O novo Renault Twingo foi apresentado hoje no Salão de Bruxelas e, por fora, funciona como uma reverência direta ao modelo original, lançado em 1992 - mas, ao abrir a porta, a conversa muda completamente.
No primeiro Twingo, a palavra de ordem era simplicidade, tanto no desenho externo quanto na cabine. O interior se destacava pelo painel de instrumentos digital posicionado no centro do painel e por duas saídas de ar circulares logo abaixo. Era, basicamente, isso - e quase nada além.
Por fora, os dois parecem muito próximos; por dentro, porém, não poderiam estar mais distantes. É aí que os mais de 30 anos entre um e outro ficam evidentes.
Interior do Renault Twingo: conectividade, tecnologia e duas telas
A Renault deixou a simplicidade de lado e abraçou de vez o que domina o mercado hoje: conectividade, tecnologia e uma cabine repleta de telas. Em especial, são duas, com aparência de terem saído diretamente do Renault 5 - uma de 7″ e outra de 10″, respectivamente.
Do lado de fora, como dá para perceber no vídeo divulgado, o respeito pelo conceito criado por Patrick Le Quément é quase total.
Referências ao Twingo de 1992 que continuam vivas
Apesar da virada tecnológica, o Renault Twingo original não foi apagado do interior - e isso é uma boa notícia. Um exemplo aparece nos revestimentos escolhidos para os bancos: o resultado é leve, alegre e colorido, no mesmo espírito do que se via na primeira geração do Twingo.
Espaço para tudo?
O Twingo original virou referência de aproveitamento de espaço e versatilidade, seguindo a linha de outros modelos do tipo minivan (MPV) da Renault - a marca que dominou esse segmento nos anos 90.

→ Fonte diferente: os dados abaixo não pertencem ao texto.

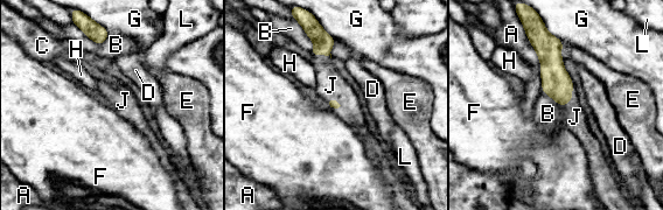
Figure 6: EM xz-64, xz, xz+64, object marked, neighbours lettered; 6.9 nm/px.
longest_contact=A:260nm act=connect pieces=J each=A:other,B:other,C:other,D:other,E:other,F:other,G:other,H:other,J:same,L:other passes_along=6:(557, 83), (572, 96), (574, 117) found='it goes on there'

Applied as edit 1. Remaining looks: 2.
act=done edits=connect@6 rest=unchecked

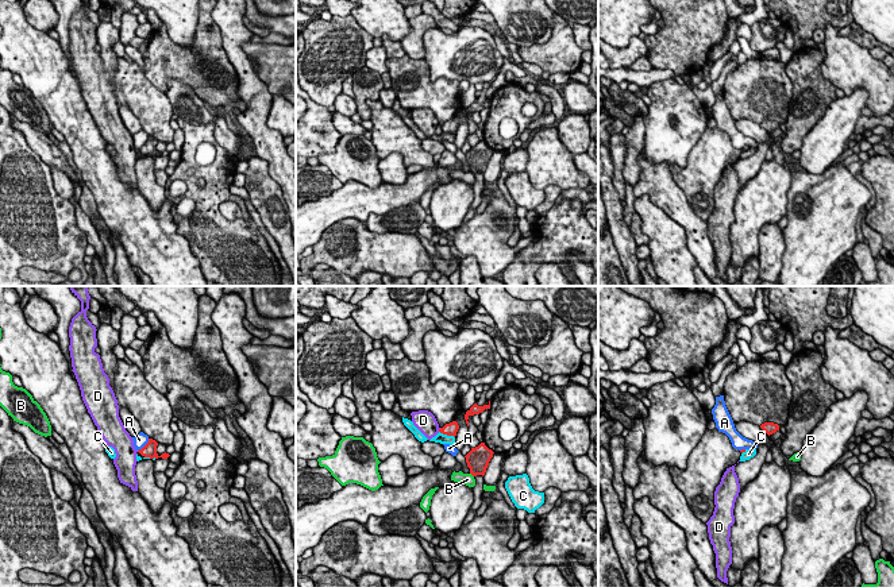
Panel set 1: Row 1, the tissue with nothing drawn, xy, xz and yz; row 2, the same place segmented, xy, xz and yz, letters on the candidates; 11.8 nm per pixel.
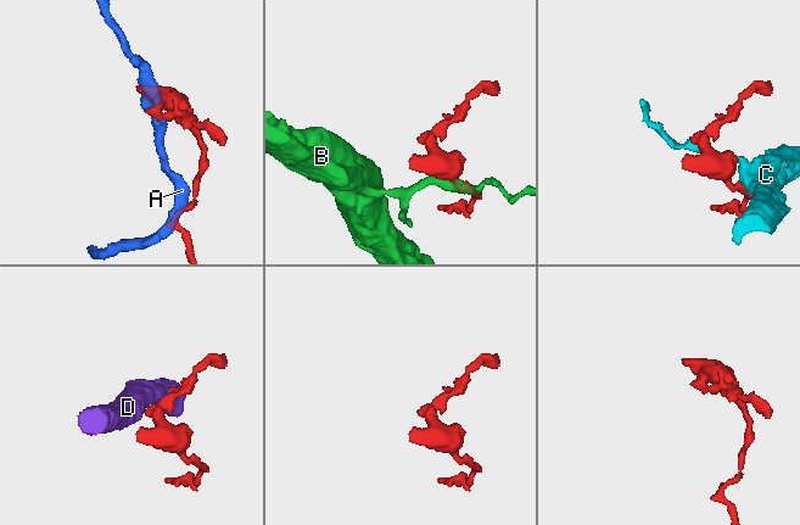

Ainda é cedo para cravar se a nova geração vai manter esse padrão, mas a Renault fez questão de destacar os pontos mais práticos e flexíveis na cabine deste novo Twingo.
Há porta-objetos no painel, bancos traseiros que deslizam e rebatem em duas partes iguais (50/50) e vários pequenos recursos voltados ao dia a dia.
Entre esses detalhes estão os encostos de cabeça dos bancos dianteiros: do lado voltado para trás, eles trazem uma área magnética para os passageiros do banco traseiro prenderem o celular, além de uma tira elástica que pode segurar garrafas ou outros objetos.
Infelizmente, tudo indica que os bancos totalmente rebatíveis - na frente e atrás - que renderam ao Twingo o apelido de “carro do amor” não chegaram até aqui. Ao que parece, não vai dar para dormir no Twingo. Pelo menos não com o mesmo conforto da primeira geração…
Quando chega?
O novo Renault Twingo só desembarca em 2026 e, do protótipo revelado hoje, 90% do que está à vista deve aparecer no modelo de produção.
Além de mostrar a cabine, o exterior do Renault Twingo também passou por alguns ajustes, aproximando o carro um pouco mais do que deve chegar às lojas. Em preço, a expectativa é que a versão mais barata fique em torno de 20 mil euros.